> _Required work_
Copy every one of the rows below word for word, leaving out the pictures.

╭─ Source records

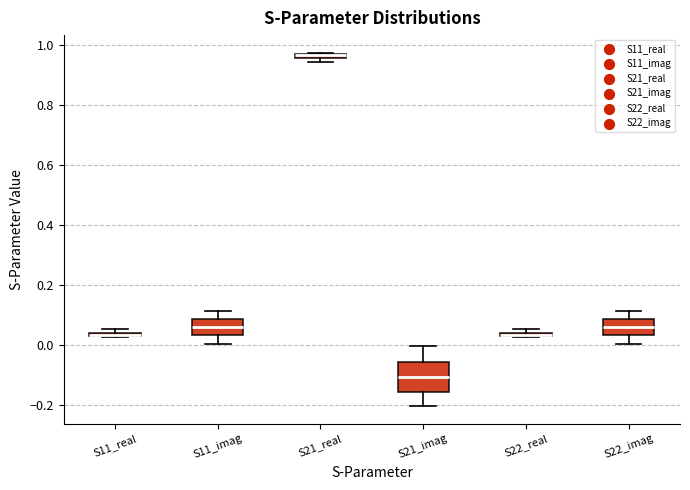

Which box is the tallest, from its lower edge to its upper edge?

S21_imag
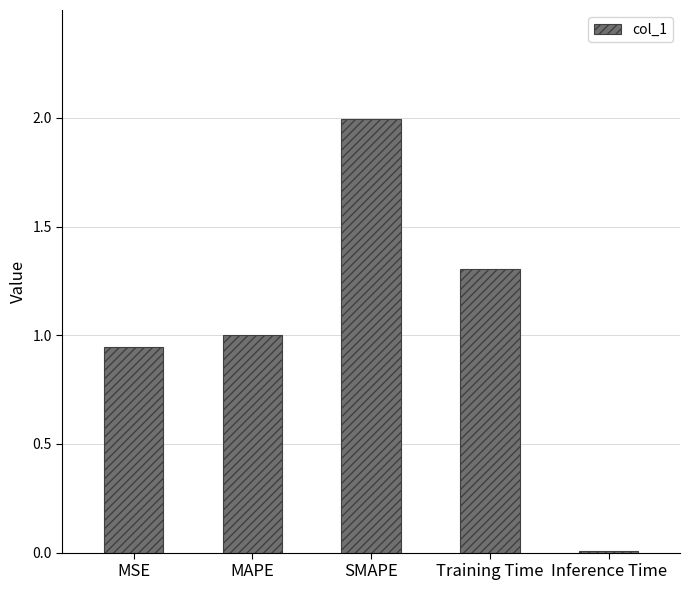

Is it true that the value at SMAPE is 3.0?

False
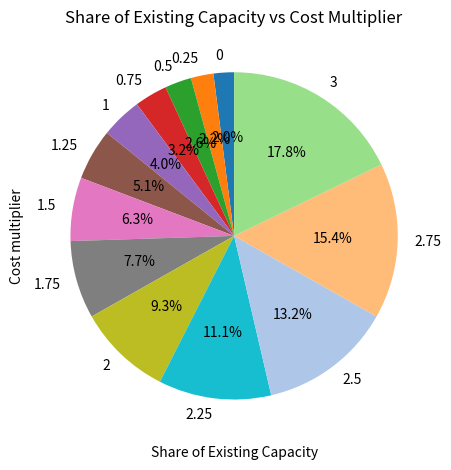

What percentage is the 3 slice, to the nearest percent?

18%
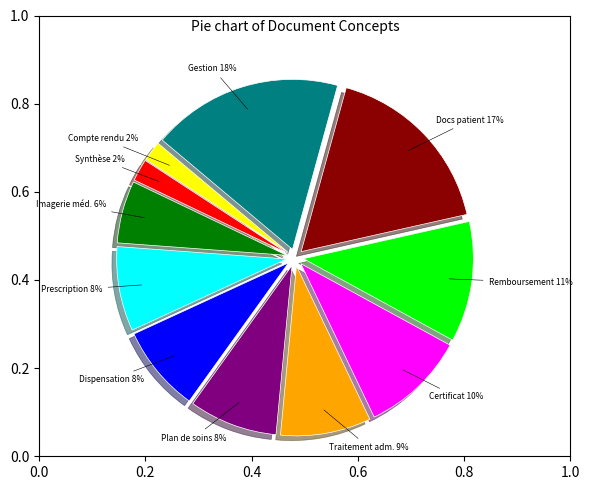

Count the number of slices in the pie.

11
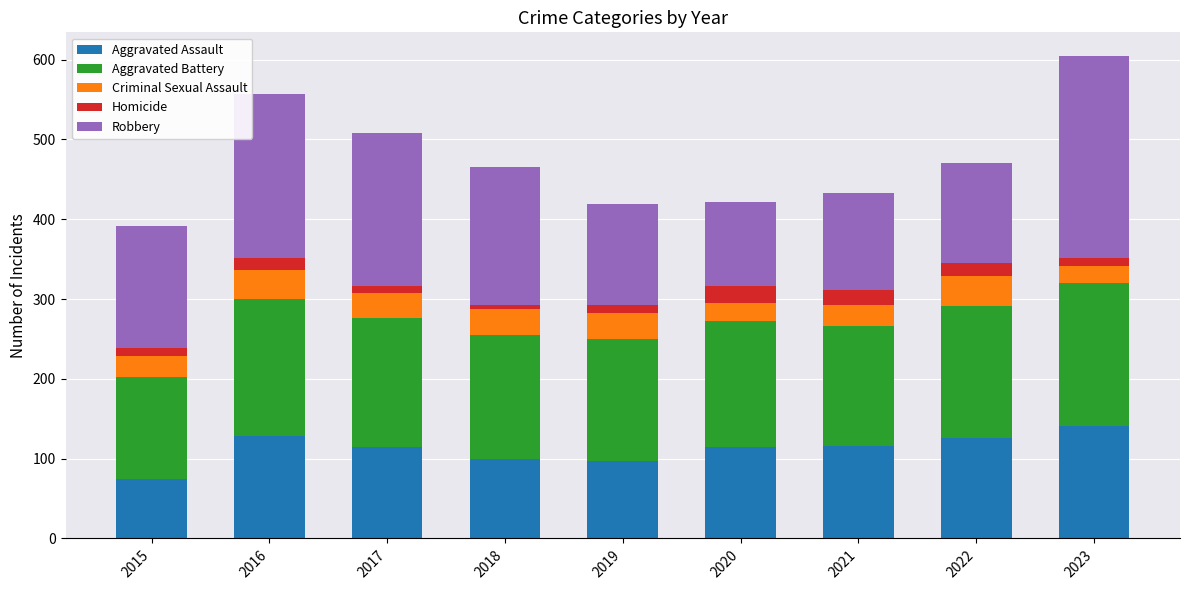

What is the highest value of the Aggravated Assault series?

141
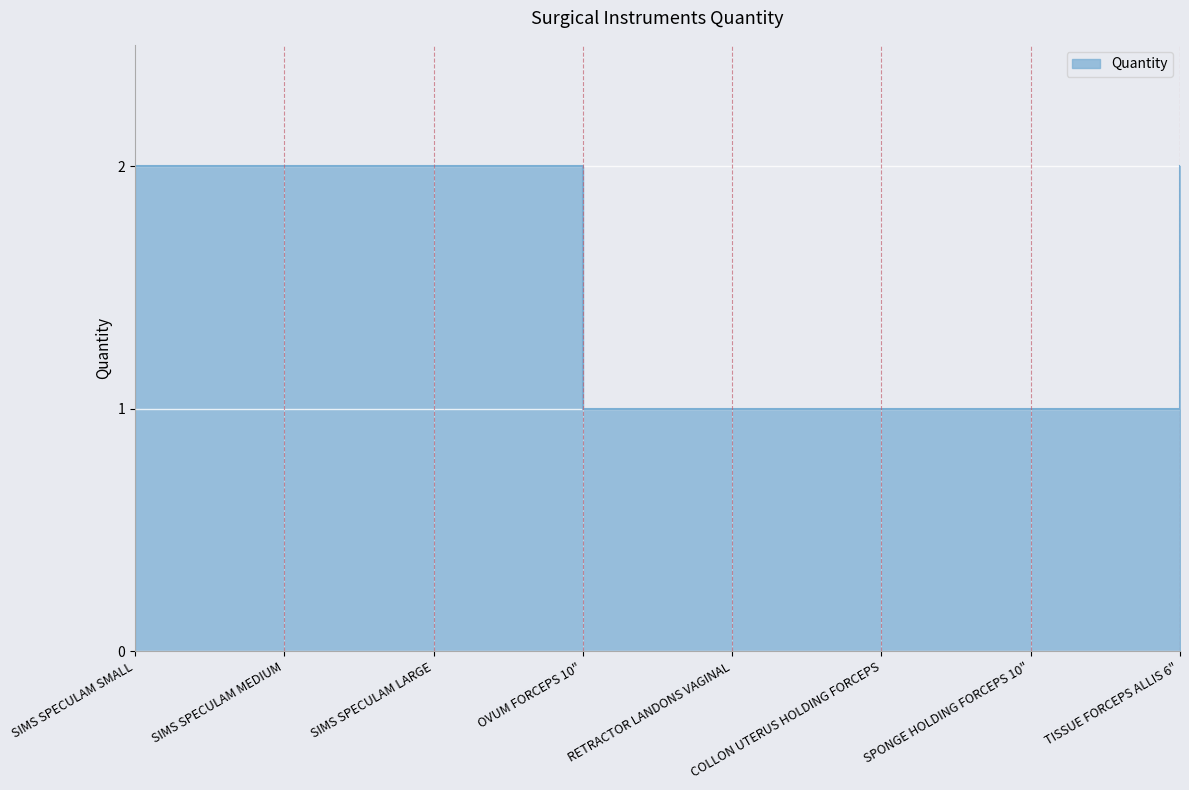

What is the change in value from SPONGE HOLDING FORCEPS 10" to TISSUE FORCEPS ALLIS 6"?

+1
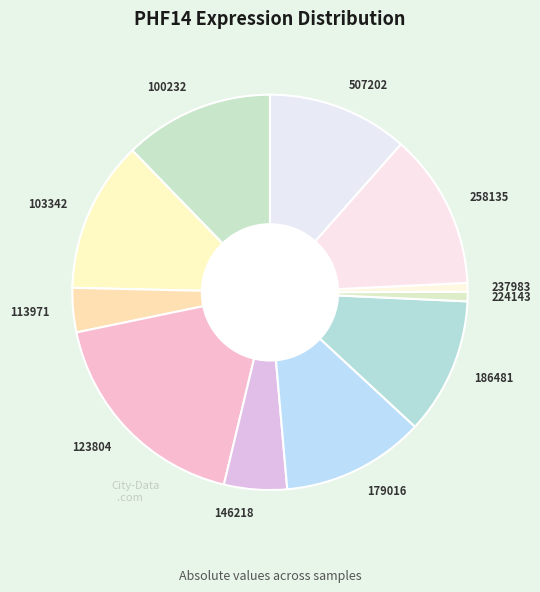

Which has a higher value, 100232 or 237983?

100232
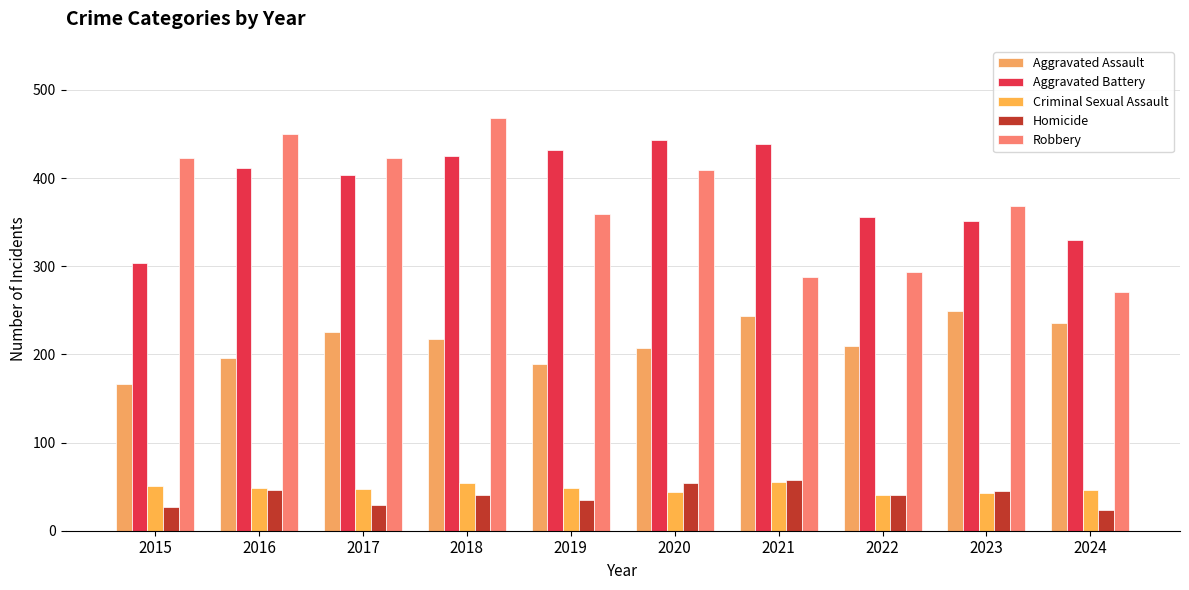

Which has a higher value, 2016 or 2020?

2020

╰─

> _Written answer_
Which box is the tallest, from its lower edge to its upper edge?

S21_imag

Is it true that the value at SMAPE is 3.0?

False

What percentage is the 3 slice, to the nearest percent?

18%

Count the number of slices in the pie.

11

What is the highest value of the Aggravated Assault series?

141

What is the change in value from SPONGE HOLDING FORCEPS 10" to TISSUE FORCEPS ALLIS 6"?

+1

Which has a higher value, 100232 or 237983?

100232

Which has a higher value, 2016 or 2020?

2020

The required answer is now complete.